But it's something Evansville's Tracy Sparks hasn't been able to keep off her mind.
"It's still hard for me to believe he's gone," Sparks says.
Two years ago, Sparks' husband died of lung cancer at the age of 55. She recently underwent a low-dose CT screening at Deaconess.
"I know I'm at risk for lung cancer. I have a family history. I'm a former smoker, and I wanted to follow up on this," Sparks says.
"Most lung cancer, they call it the silent killer because usually it's not detected until it's stage 4," says Mary Gaffney.
Gaffney is a lung cancer nurse navigator and she says lung cancer is the leading cause of cancer death in the Tri-State.
In the U.S., 160,000 people die from it every year. It's now recommended that adults ages 55 to 74 who are at high risk for lung cancer be screened with low-dose computed tomography or CT.
To be considered high risk, a patient should be between 55 and 74, currently smokes or have quit in the past 15 years. They should also be the equivalent of a pack-a day smoker for the past 30 years.
The low-dose CT is an imaging technology that uses low doses of radiation. It requires an order from your doctor. No IV or fasting, and it takes about five minutes.
Its estimated low-dose CT scans could prevent eight to 22,000 lung cancer deaths per year.
"I think people are scared to have the procedure because the chance of knowing they have lung cancer. But I think people need to be aware. If you've got it, let's catch it early," Gaffney says.

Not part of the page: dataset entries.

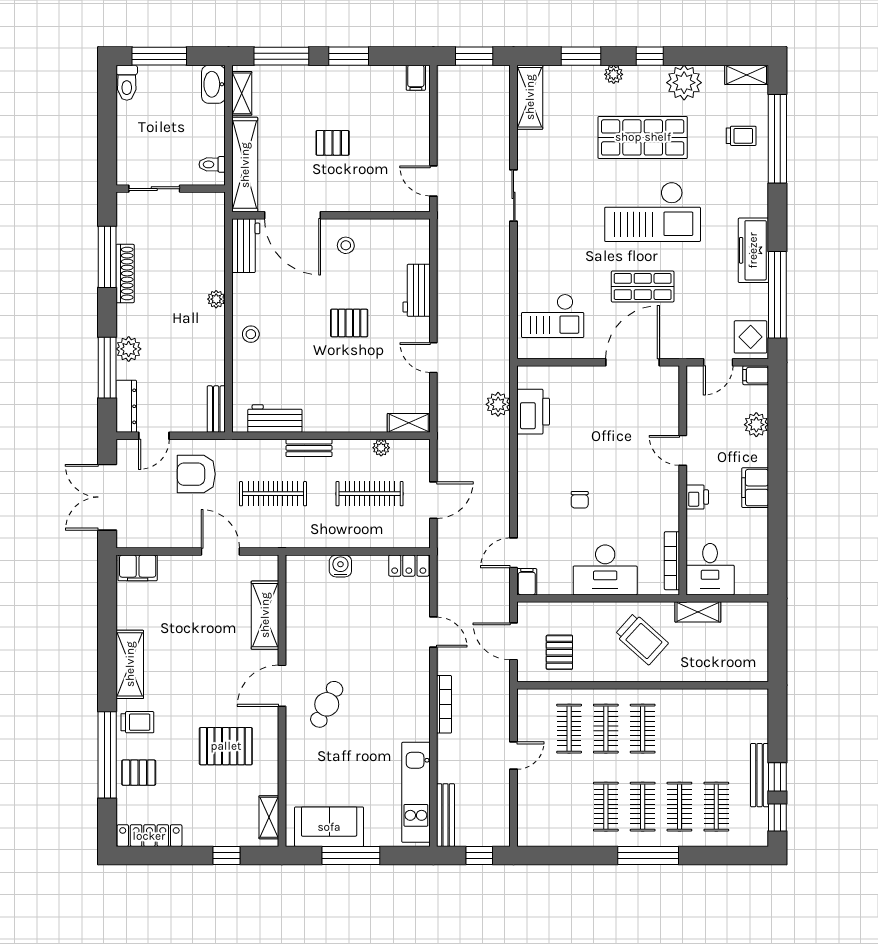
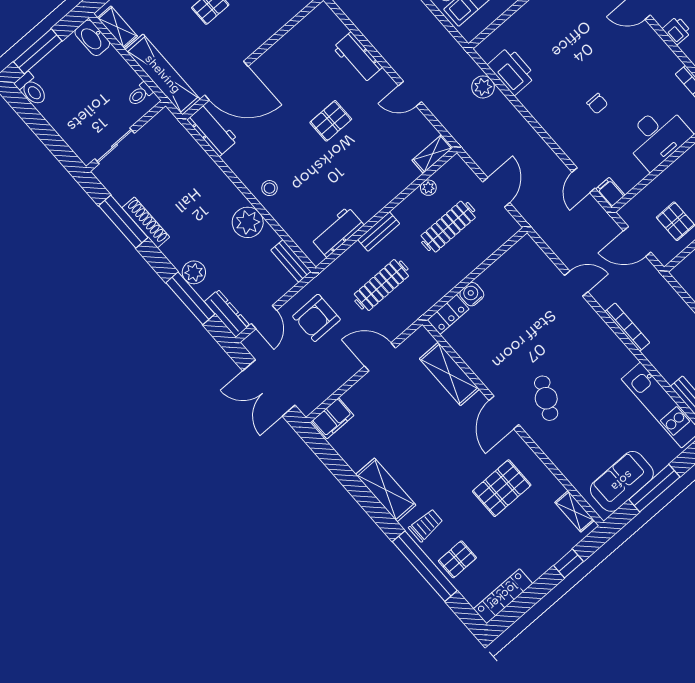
stool: (346, 245) -> (281, 69), removed
plant: (216, 299) -> (248, 222), moved, width x1.88, depth x1.88
locker: (409, 566) -> (448, 315), moved

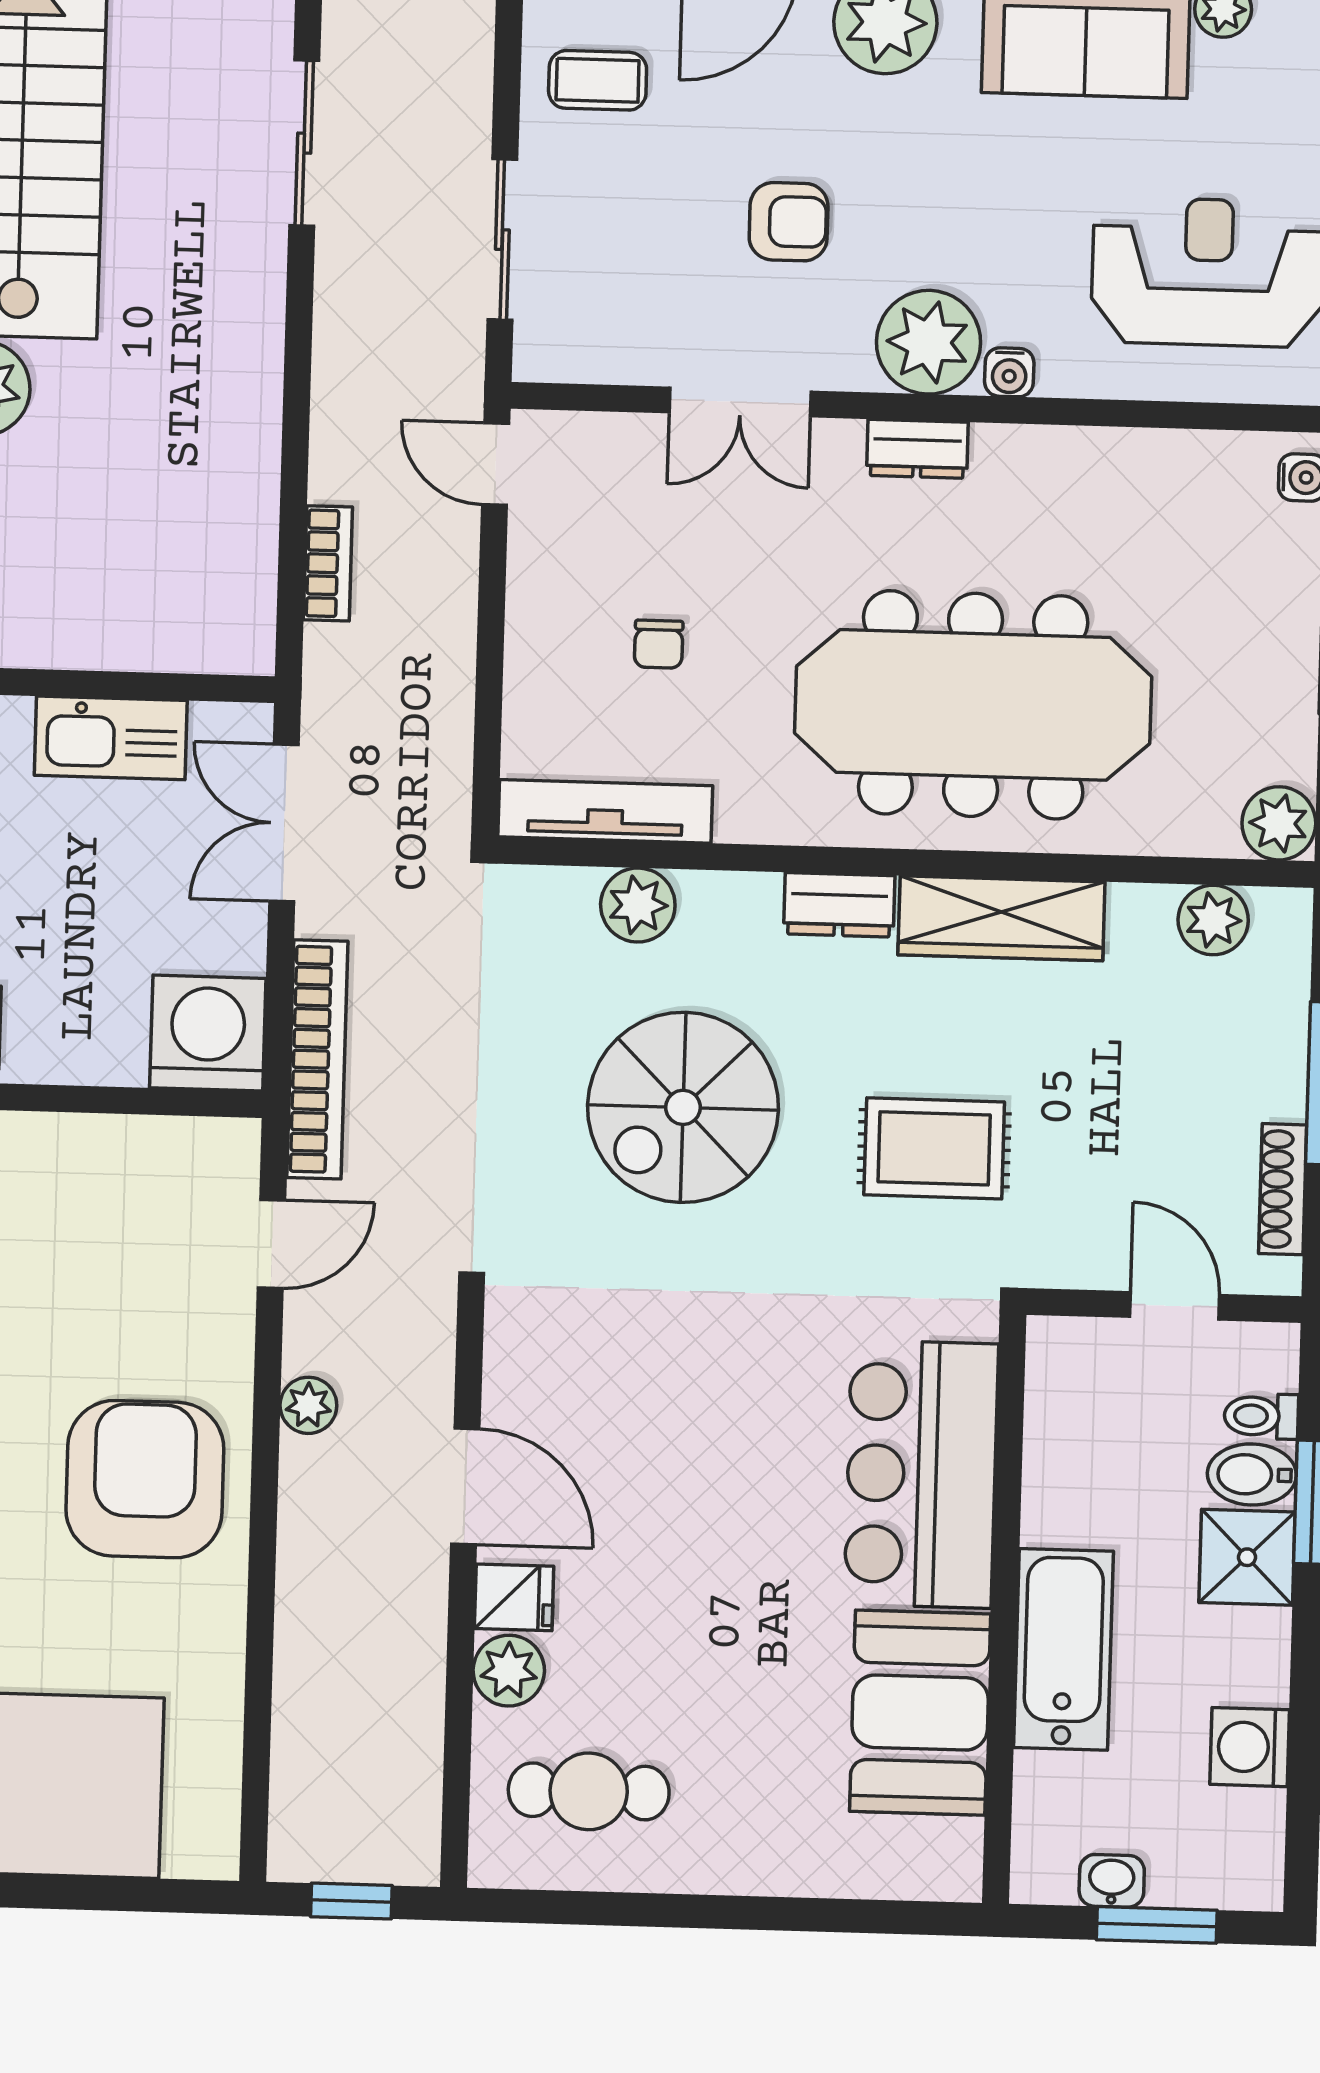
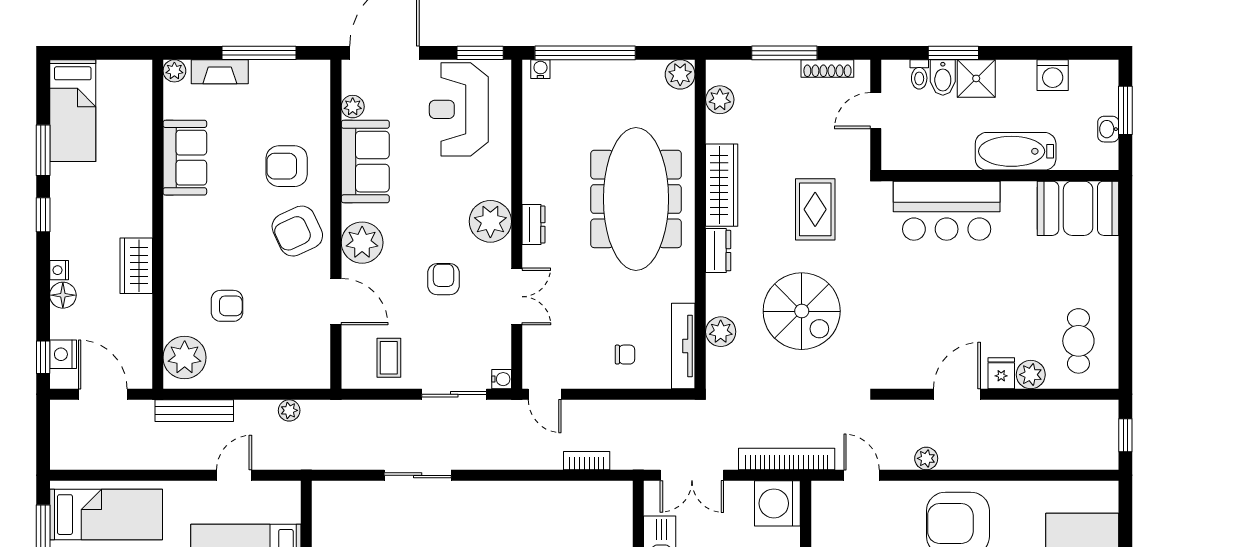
water cooler: (1009, 372) -> (502, 379), moved
door: (496, 464) -> (545, 394), hinge flipped
chair: (659, 644) -> (625, 355), moved
booth: (920, 1713) -> (1078, 208), moved

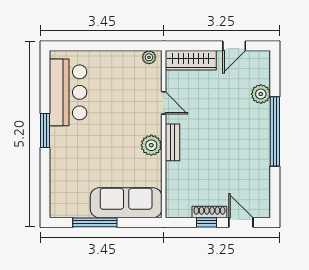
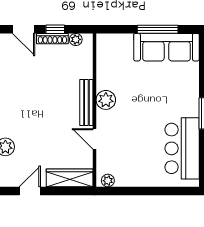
bench: (172, 142) -> (86, 103), width x1.36
sofa: (126, 203) -> (166, 47), moved
plant: (184, 211) -> (76, 39), added

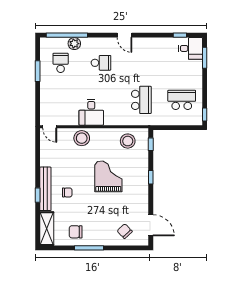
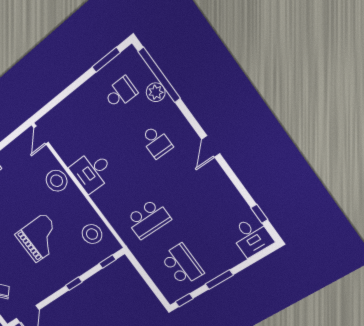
window: (205, 58) -> (219, 280), moved
window: (38, 71) -> (106, 60), moved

As for Sparks, her results came back negative for lung cancer. Now she's encouraging others to talk to their doctors about getting the screening themselves.
Before you get screened, here are some numbers you should know. We learned roughly one in four patients will have results that require a closer look with additional tests. Of those patients, nearly one in 25 will be diagnosed with lung cancer.
The test is only for heavy smokers. Studies have shown no great benefit for light smokers and non-smokers.